When is the next CST update?


----------



## MustangOrange (Jul 26, 2005)

I believe it's 5 PM EST, so 4 PM for y'all in Texas (watching home from afar here in DC).


----------



## Tight Knot (Sep 8, 2004)

Rut Roh looks like were in the Bulls Eye,,,,,figures we just finished up the interior painting on our new old place. FYI-Hummingbird Festival has been cancelled for this weekend.
Tight Knot


----------



## yakfisher (Jul 23, 2005)

New update suggests a central coastline landfall on texas. I guess its time for the entire coast to get on the stick with preperations.

That being said, if anyone is pulling their boats in as far as Austin and need a spot to stow it for a couple/few days. I have some driveway room in a pretty safe neighborhood.


----------



## Fresh2Salt (May 21, 2004)

Tight Knot said:


> Rut Roh looks like were in the Bulls Eye,,,,,figures we just finished up the interior painting on our new old place. FYI-Hummingbird Festival has been cancelled for this weekend.
> Tight Knot


Hey Bob, if you and Adeline need to get away let me know. We'd be happy to have you guys stay with us in SA for a little visit.
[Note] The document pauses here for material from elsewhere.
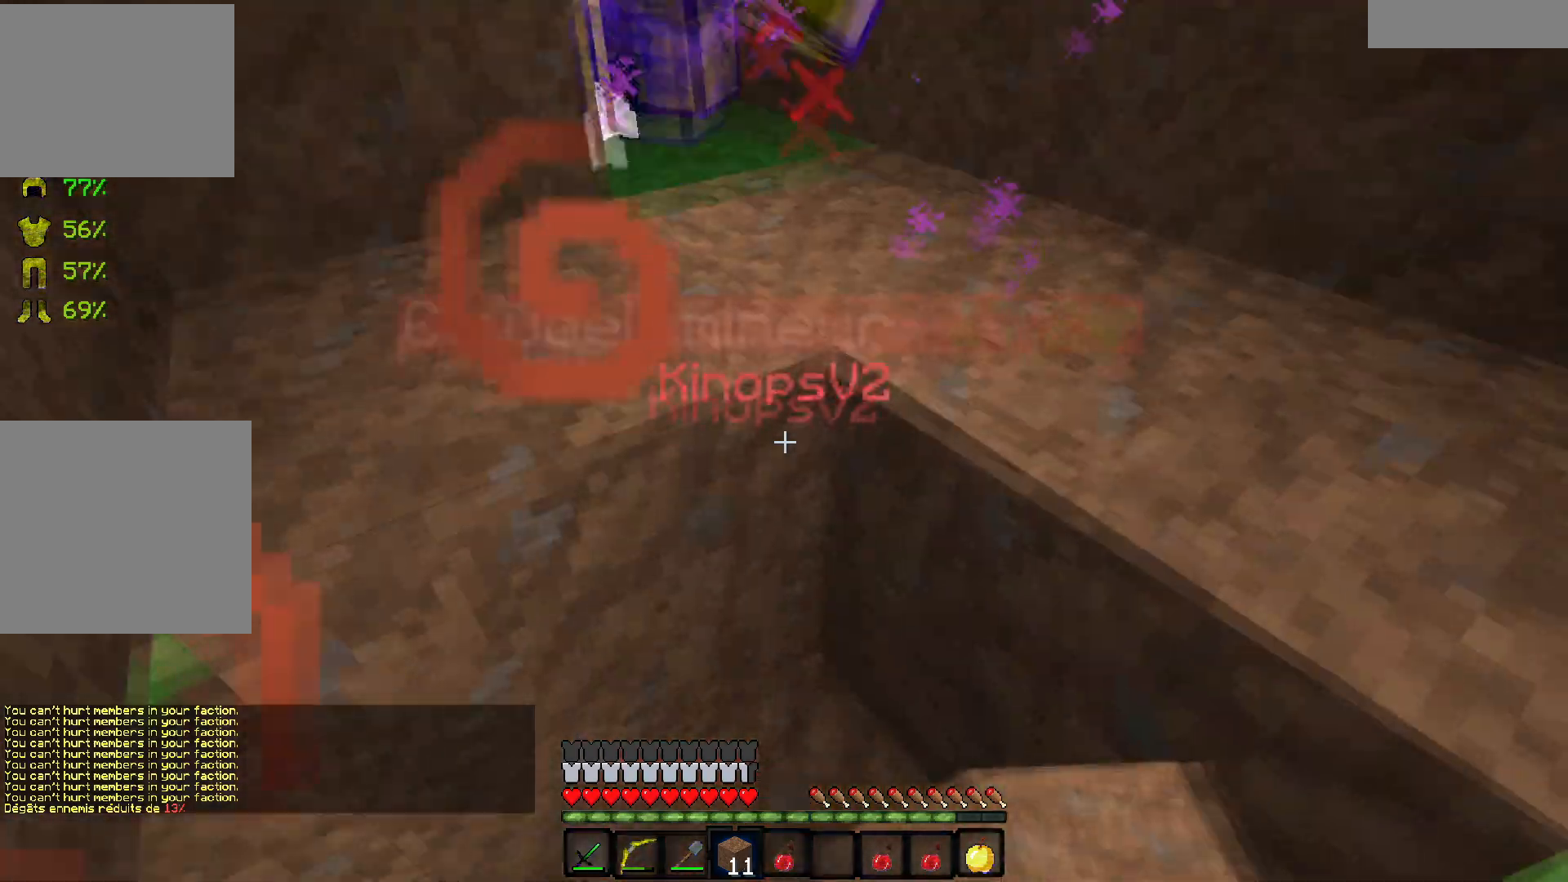
{"keys": ["z"], "events": [[300, "z", "down"]]}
We have mosquitoes just the same as you so it's almost like home. lol


----------



## Tight Knot (Sep 8, 2004)

Fresh2Salt said:


> Hey Bob, if you and Adeline need to get away let me know. We'd be happy to have you guys stay with us in SA for a little visit.
> 
> We have mosquitoes just the same as you so it's almost like home. lol


Thanks James....If it stays the course were headed east to Katy. I need to see my folks. We haven't been there since Christmas. I have had several 2coolers offer us housing which I am very grateful for. Do we need to do anything at the old yellow house?
T.K.


----------



## girlsfishtoo! (Jun 27, 2006)

*???*



surffan said:


> I'm in the same situation as you except mine is a 31ft travel trailer in Rockport. Do I bring it all the way back to Georgetown.
> 
> Us too - our 33" RV we just bought last July sits front row of Estes Flats. We need to decide this afternoon to make the drive from Humble to Rockport, pick it up and bring it back. Guess the boat will have to stay............


----------



## kdubya (Jun 27, 2005)

*This is a summary of a conference call today at 1:00 held by Jeff Lindner. *

Current update:
- The inner core is still very-well intact 
- There is some weak westerly shear and dry air near Yucatan Peninsula. Ike should be able to overcome this.
- Windfield has greatly expanded and will expand more in the GOM. This will be a "very very large hurricane in the Gulf"
- *Will be a large hurricane, still using Carla of 1961 as analog for size*.

Track
=====
- The models overnight had shifted WAY SW but *all 12z models shifted north.*
- Wants to see models "stick" for 24 hours before committing to them.
- HPC and NHC going with Euro model for guidance on track.
- Trough on West Coast has crossed the coast and is now being read by sounding launches for better handle on it. This may have contributed to this morning's model shift back north.
- The incoming trough is the driving factor on the ultimate track.
- Another upper air sampling mission will be flown tonight to be ingested in the models tomorrow, but we are now starting to see some clarity in them.
- Trough will erode the ridge over TX and allow more northerly pull by Fri-Sat timeframe.
- Pattern similar to Carla, difference is trough for Carla was deeper.
- Timing may speed up then slow down as Ike rounds SW corner of ridge, as hurricanes typically do.
- In the GOM, well established cyclones tend to track right on the model guidance/track, something to keep in mind. Also, it is September (not July) and troughs tend to erode ridges faster

Timeline
========
- If staying on current track, landfall probably after daylight on Sat AM
- TS winds out 170-220 miles from center; so early afternoon Friday winds will reach the coast.
- Evac timelines are closing quickly. Galveston County requires 36 hours prior to onset of TS winds. This means decision must be made Wed AM.
- Be prepared if in the cone for evacs from Corpus to Matagorda Bay to Galveston. Even Beaumont and Pt. Arthur may be included.
- All points on the Texas Coast, even Lake Charles LA, should be making the same plans right now (he cited Rita again)
- Wednesday is critical decision day

Watch model trends because the evac timeline is getting very tight to make decisions.
Gulf storms moving at decent speed have a tendency to track right of the forecasted path.

Kelly


----------



## treble damage (Sep 7, 2006)

This is very interesting. Thanks for posting it. Excuse my ignorance, but who is Jeff Lindner?


----------



## kdubya (Jun 27, 2005)

treble damage said:


> This is very interesting. Thanks for posting it. Excuse my ignorance, but who is Jeff Lindner?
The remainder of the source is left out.